> **EXERCISE INSTRUCTIONS**:
Search term "your": copy each line of the records that contains it.

*** EXERCISE MATERIAL Section Begins ***

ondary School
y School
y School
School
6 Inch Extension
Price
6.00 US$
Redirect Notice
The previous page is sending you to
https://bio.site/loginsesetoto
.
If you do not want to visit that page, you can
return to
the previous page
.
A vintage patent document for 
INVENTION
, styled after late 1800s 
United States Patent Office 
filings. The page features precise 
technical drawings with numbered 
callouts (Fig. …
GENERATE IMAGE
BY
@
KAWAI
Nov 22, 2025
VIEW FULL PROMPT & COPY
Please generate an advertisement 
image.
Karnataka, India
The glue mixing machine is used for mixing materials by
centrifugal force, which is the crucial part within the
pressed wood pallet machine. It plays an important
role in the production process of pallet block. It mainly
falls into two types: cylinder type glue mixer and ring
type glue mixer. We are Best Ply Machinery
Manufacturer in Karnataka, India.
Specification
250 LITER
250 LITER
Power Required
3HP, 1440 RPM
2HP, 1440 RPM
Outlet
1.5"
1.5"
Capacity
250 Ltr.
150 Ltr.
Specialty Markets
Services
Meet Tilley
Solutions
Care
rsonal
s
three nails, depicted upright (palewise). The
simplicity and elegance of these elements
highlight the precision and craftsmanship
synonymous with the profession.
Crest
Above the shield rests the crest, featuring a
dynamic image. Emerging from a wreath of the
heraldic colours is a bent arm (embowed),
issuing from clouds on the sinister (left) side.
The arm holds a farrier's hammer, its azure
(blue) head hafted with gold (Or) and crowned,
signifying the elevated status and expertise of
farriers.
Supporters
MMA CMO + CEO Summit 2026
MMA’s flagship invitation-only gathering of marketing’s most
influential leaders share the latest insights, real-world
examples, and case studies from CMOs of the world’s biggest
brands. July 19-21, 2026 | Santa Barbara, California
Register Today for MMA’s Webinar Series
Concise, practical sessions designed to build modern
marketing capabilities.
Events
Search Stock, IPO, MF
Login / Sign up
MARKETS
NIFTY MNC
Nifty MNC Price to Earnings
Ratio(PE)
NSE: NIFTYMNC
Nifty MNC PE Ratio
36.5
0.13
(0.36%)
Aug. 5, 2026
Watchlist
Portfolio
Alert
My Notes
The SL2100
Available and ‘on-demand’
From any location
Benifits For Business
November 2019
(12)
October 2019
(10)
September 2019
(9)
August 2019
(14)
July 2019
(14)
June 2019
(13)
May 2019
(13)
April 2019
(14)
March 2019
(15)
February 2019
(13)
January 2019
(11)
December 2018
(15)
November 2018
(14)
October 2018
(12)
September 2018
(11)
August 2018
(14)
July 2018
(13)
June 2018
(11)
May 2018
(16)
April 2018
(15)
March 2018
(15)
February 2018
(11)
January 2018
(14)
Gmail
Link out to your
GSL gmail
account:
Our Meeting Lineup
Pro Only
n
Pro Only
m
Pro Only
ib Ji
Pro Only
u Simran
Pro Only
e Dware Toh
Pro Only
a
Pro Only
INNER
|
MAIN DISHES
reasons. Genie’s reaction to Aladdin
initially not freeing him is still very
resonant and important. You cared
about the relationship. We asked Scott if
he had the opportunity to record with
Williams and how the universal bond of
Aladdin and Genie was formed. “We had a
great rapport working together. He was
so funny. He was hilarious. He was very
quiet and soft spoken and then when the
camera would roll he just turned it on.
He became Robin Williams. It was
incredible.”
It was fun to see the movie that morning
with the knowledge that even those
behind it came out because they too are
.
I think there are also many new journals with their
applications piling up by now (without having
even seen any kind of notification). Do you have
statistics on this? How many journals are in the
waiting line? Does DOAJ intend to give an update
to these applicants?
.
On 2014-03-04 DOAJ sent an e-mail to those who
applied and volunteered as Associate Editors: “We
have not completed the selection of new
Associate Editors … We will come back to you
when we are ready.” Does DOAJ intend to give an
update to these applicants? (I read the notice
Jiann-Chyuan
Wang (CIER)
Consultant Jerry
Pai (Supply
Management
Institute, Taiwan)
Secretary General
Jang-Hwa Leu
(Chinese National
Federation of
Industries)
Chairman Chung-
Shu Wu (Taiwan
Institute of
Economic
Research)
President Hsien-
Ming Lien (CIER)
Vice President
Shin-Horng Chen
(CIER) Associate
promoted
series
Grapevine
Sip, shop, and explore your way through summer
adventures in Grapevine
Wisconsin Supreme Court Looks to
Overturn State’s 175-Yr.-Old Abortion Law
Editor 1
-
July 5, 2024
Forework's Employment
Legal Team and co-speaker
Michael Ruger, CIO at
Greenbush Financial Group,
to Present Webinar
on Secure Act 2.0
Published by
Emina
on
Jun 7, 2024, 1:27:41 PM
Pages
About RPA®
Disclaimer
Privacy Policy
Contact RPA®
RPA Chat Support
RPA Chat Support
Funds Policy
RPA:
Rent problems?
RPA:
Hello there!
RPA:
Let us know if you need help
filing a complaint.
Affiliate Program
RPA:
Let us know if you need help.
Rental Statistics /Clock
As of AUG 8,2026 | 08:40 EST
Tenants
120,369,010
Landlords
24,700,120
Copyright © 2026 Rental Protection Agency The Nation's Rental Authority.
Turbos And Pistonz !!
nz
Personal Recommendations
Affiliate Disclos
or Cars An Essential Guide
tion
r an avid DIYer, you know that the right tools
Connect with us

*** EXERCISE MATERIAL Section Ends ***

> **EXERCISE ANSWER**:
Link out to your
Sip, shop, and explore your way through summer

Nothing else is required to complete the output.